What Are the Effects of Child Custody?

Regardless of how parents look at it, the child is always the victim when they separate. Why? Aside from being forced to suffer a life with a broken family, the child has to experience more traumatic experiences such as when one or both parents start to file for a child custody case.

Child Custody

If you are one of those parents who are having a hard time to get going on filing for a child custody case because of guilty emotions, then the best method will be to resolve all your awful feelings first. Find it in yourself to understand this is inescapable and is in effect beyond your control. Knowing in yourself that this is something that must be accomplished for the improvement of the child will fire your drive to fight for your child’s custody.

Professional lawyers and psychologists concur that parents should be one hundred percent physically, emotionally and psychologically fit before filing a case of child custody. Until matters concerning guilt and emotional stability are resolved, parents aren’t advised to file for a case of child custody.

Addressing outcomes

Parents may not be mindful of this but applying for a case of child custody will have more outcomes on their child than they are able to imagine. Since their child is the focus of the whole proceedings, he or she will feel the effect of the hearing greater than anyone else. Here are some of the effects that a child custody case hearing might yield:

1. Lack or loss of self esteem.

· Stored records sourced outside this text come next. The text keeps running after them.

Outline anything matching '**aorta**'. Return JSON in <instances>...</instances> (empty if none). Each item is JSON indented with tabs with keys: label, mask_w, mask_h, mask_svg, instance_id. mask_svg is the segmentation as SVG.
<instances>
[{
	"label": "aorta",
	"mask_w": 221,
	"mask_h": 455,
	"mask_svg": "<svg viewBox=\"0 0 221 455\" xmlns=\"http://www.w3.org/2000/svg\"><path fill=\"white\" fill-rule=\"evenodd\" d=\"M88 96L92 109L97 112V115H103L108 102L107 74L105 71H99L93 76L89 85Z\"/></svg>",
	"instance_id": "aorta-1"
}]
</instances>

Kids who are out in the middle clashing parents are inclined to losing their self confidence. This is because they feel that they no longer have anybody to validate their abilities and capability on what they are able to do and what they’re doing specially in school.

2. Detachment from the outside world. Youngsters who go through the traumatic process of child custody cases are normally the ones who start withdrawing from the outer world. They tend to withdraw from everybody else – parents, friends, and classmates, and will opt to be by them-self since they are frightened that people will ask them about the details of the situation which they no longer want to be reminded of.

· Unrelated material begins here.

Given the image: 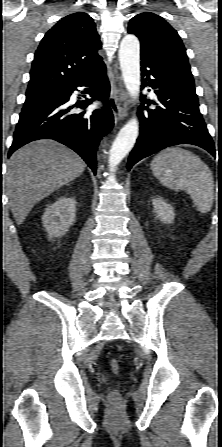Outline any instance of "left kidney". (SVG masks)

3. Too much timidity. Because kids feel ashamed with everything that has occurred, been talked about and divulged throughout the hearing, they’ll develop extreme shyness which will hinder their social conversation skills and may in the end affect their overall personality.

4. Low performance in college. Studies show that kids, particularly those who’ve witnessed uncomfortable separation of parents or those who went through child custody cases, tend to perform less than required in their schools because their minds are distracted with all that has been going on in their respective families and worry too much about what’s going to happen to them one day.